Aber ich schweife ab, ich wollte doch von Eurer Euch bekannten Heimat erzählen:

Die Moritzburg des Erzbistums, die Ihr so liebtet, dass Ihr sogar Eure Alibi-Dienstwohnung in der dazugehörigen Neuen Residenz unterhieltet, ist nun ein Museum für Kunst. Die Ruinen sind dergestalt, wie Ihr sie kanntet, erhalten, aber mit einer modernen Konstruktion wieder verbunden, wie kann ich Euch diesen Anblick erklären?

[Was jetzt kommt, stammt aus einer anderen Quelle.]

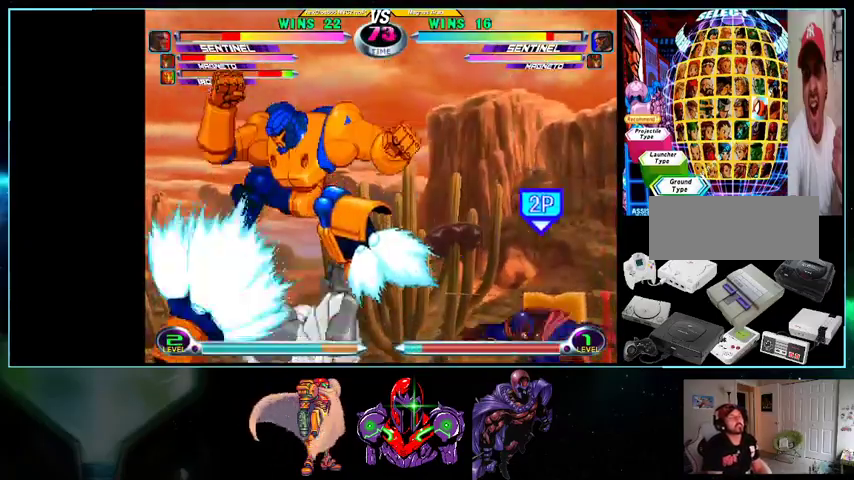
Gameplay with a controller (Nintendo layout); each line is a JSON object with the inputs held at the frame after it. "events" lists button and stick changes between this image and that frame as [ms after this image, input, new state], when the widget could be followed in between. Not read: L3 R3.
{"buttons": ["DPAD_RIGHT"], "events": [[33, "DPAD_DOWN", "up"], [200, "DPAD_RIGHT", "up"], [267, "DPAD_DOWN", "down"], [467, "DPAD_RIGHT", "down"], [500, "DPAD_DOWN", "up"]]}
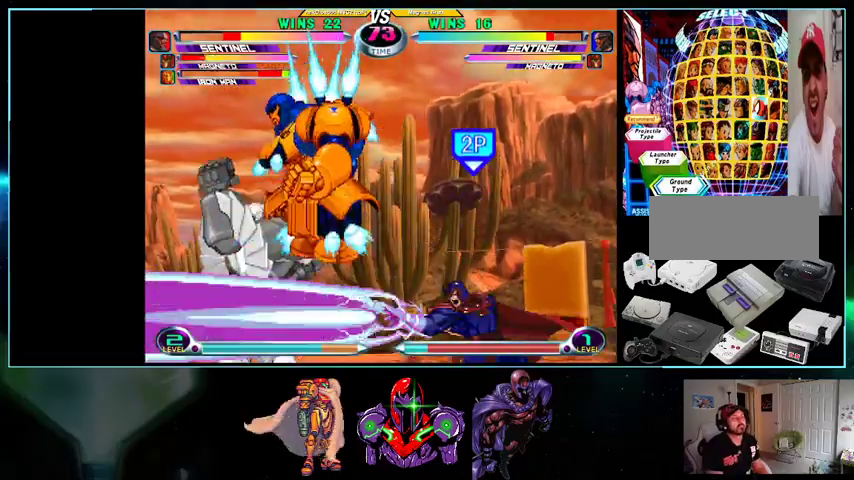
{"buttons": ["DPAD_RIGHT"]}
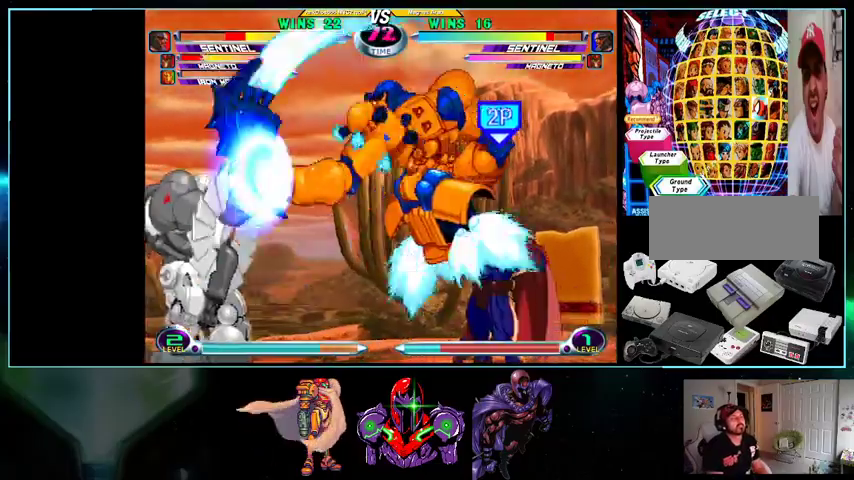
{"buttons": ["DPAD_UP", "DPAD_LEFT"], "events": [[133, "DPAD_RIGHT", "up"], [400, "DPAD_DOWN", "down"], [467, "DPAD_DOWN", "up"], [467, "DPAD_LEFT", "down"], [500, "DPAD_UP", "down"]]}
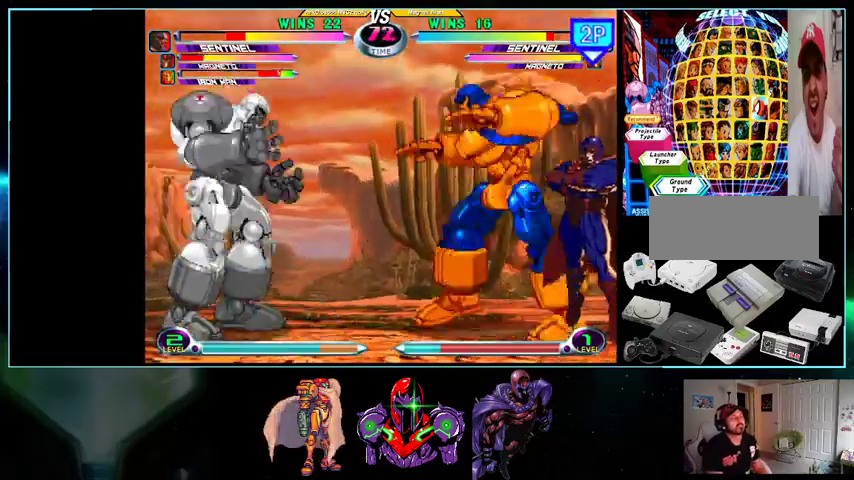
{"buttons": ["DPAD_LEFT"], "events": [[100, "A", "down"], [133, "A", "up"], [133, "DPAD_UP", "up"], [200, "DPAD_DOWN", "down"], [233, "DPAD_DOWN", "up"], [233, "DPAD_RIGHT", "down"], [300, "A", "down"], [300, "B", "down"], [300, "DPAD_RIGHT", "up"], [333, "A", "up"], [333, "B", "up"]]}
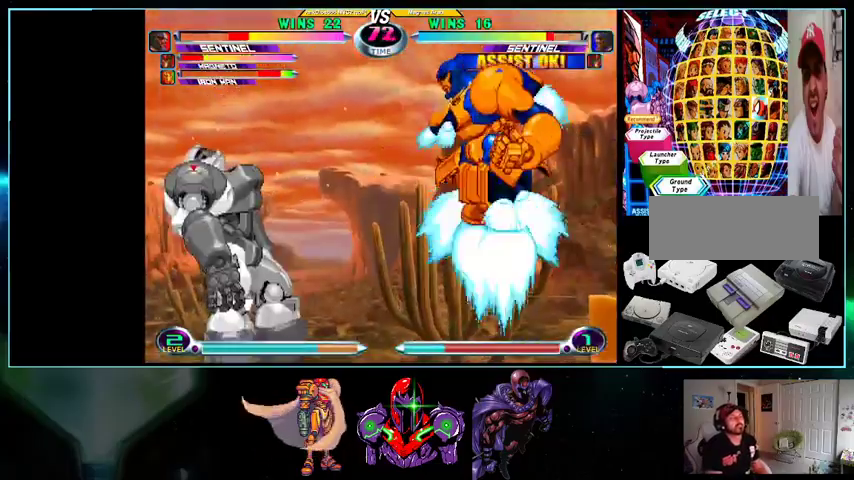
{"buttons": ["DPAD_RIGHT"], "events": [[100, "DPAD_DOWN", "down"], [133, "DPAD_DOWN", "up"], [367, "DPAD_LEFT", "up"], [367, "DPAD_RIGHT", "down"]]}
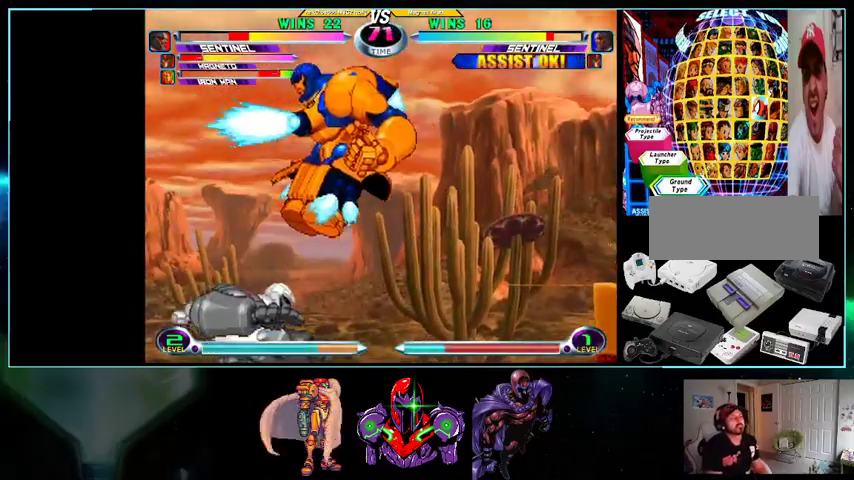
{"buttons": ["DPAD_RIGHT"], "events": [[100, "DPAD_LEFT", "down"], [100, "DPAD_RIGHT", "up"], [100, "Y", "down"], [167, "DPAD_DOWN", "down"], [167, "DPAD_LEFT", "up"], [167, "Y", "up"], [200, "DPAD_RIGHT", "down"], [233, "DPAD_DOWN", "up"], [300, "A", "down"], [300, "B", "down"], [300, "R1", "down"], [367, "A", "up"], [367, "B", "up"], [367, "R1", "up"]]}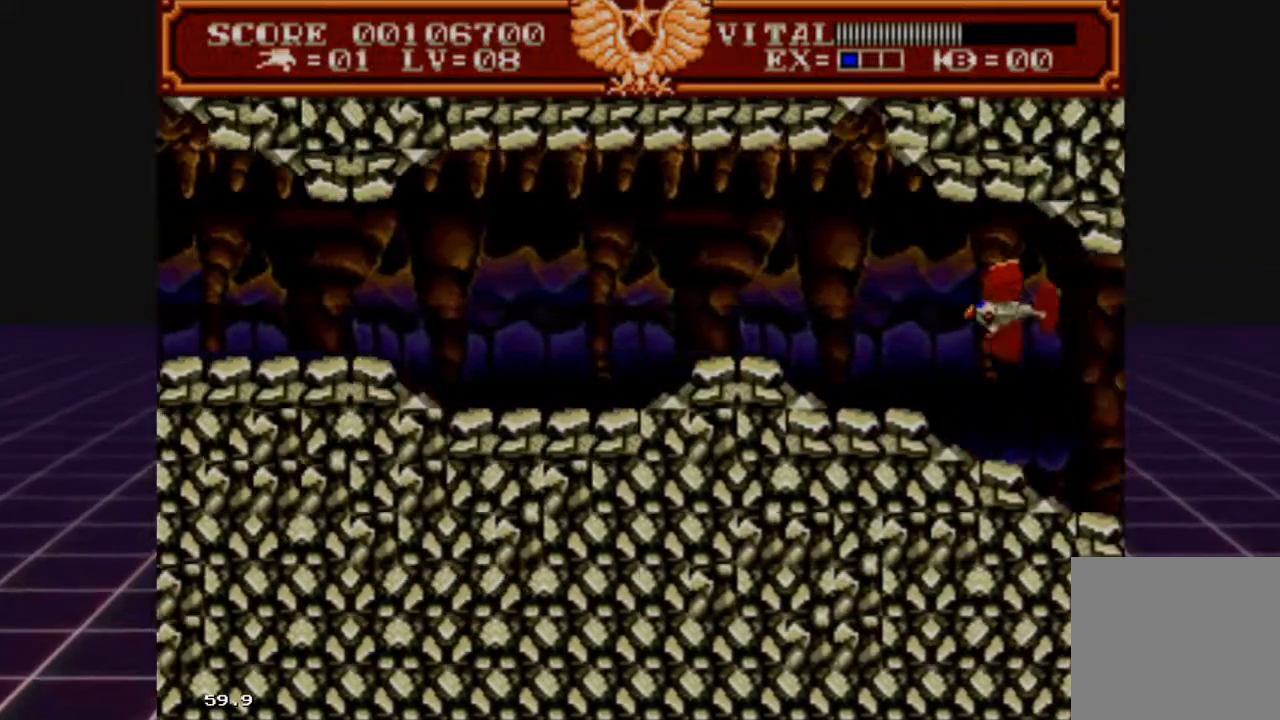
Gameplay with a controller (Xbox layout); each line is a JSON object with the inputs held at the frame after it. "events" lists button and stick changes between this image and that frame as [ms after this image, input, new state], when the widget could be followed in between.
{"buttons": ["L2"], "left_stick": "center", "right_stick": "center", "events": [[100, "left_stick", "center"]]}
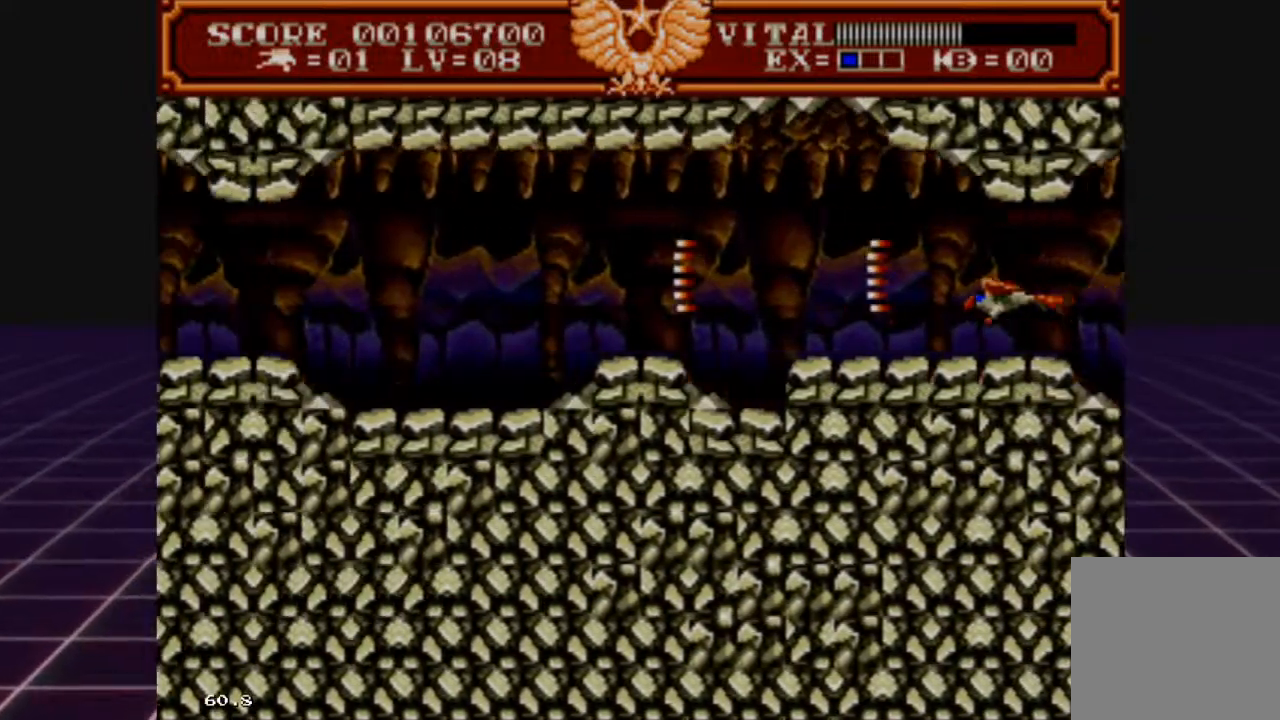
{"buttons": ["L2"], "left_stick": "center", "right_stick": "center", "events": []}
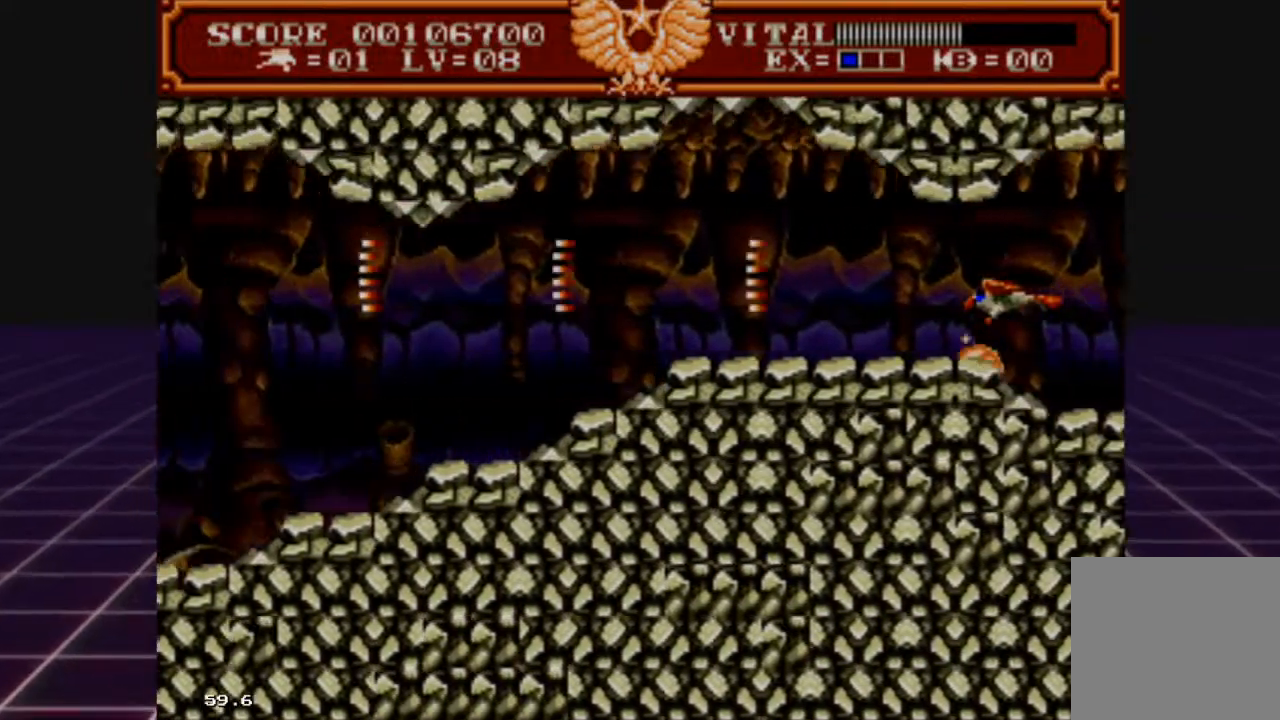
{"buttons": ["L2"], "left_stick": "down", "right_stick": "center", "events": [[467, "left_stick", "down"]]}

Vielleicht, indem Ihr Euch vorstellt, eine Dame mit Reifrock, der nicht ganz vollständig ist, hätte als ein Beinkleid eine Rüstung. Ich gebe zu, der Vergleich hinkt, aber es fällt mir schwer, Euch die sogenannte moderne Kunst zu beschreiben. Es gibt nicht mehr so viele Ornamente heutzutage, die Formen sind eher schlicht und klar. Aber ich vermute sogar, Ihr würdet dies Museum lieben, es strahlt viel Emotion aus, und das war ja Euer Wesen ganz und gar.

Eure geliebte Marktkirche, in der Ihr getauft wurdet und in der Ihr Euren ersten Orgelunterricht erhieltet, steht nach wie vor glücklicherweise von Kriegen nahezu verschont, inmitten der Stadt. Ihr würdet sie sofort wiedererkennen. Genauso den roten Turm, der seit einem Jahr erneut so aussieht, wie Ihr ihn kanntet. (Zwischenzeitlich hatte die Menschheit mal einen Anbau versucht, sozusagen einen Gürtel aus Stahl und Glas, aber schweigen wir davon…)
Ihr würdet staunen, was die Glocken ebenjenes Turmes zu jeder Viertelstunde schlagen: Auszüge aus den Takten 5 und 6 Eurer Messias-Aria "I know that my redeemer liveth" verschmelzen zum sogenannten "Westminster-Schlag". Dieser erklingt nebenbei auch in London, Eurer Wahlheimat, als sogenannter "Big Ben", aber verzeiht, das möge Euch eine Musikerin aus London beschreiben, ich beschränke mich in diesem bescheidenen Briefe auf Eure Geburtsstadt, wenn es Euch recht ist…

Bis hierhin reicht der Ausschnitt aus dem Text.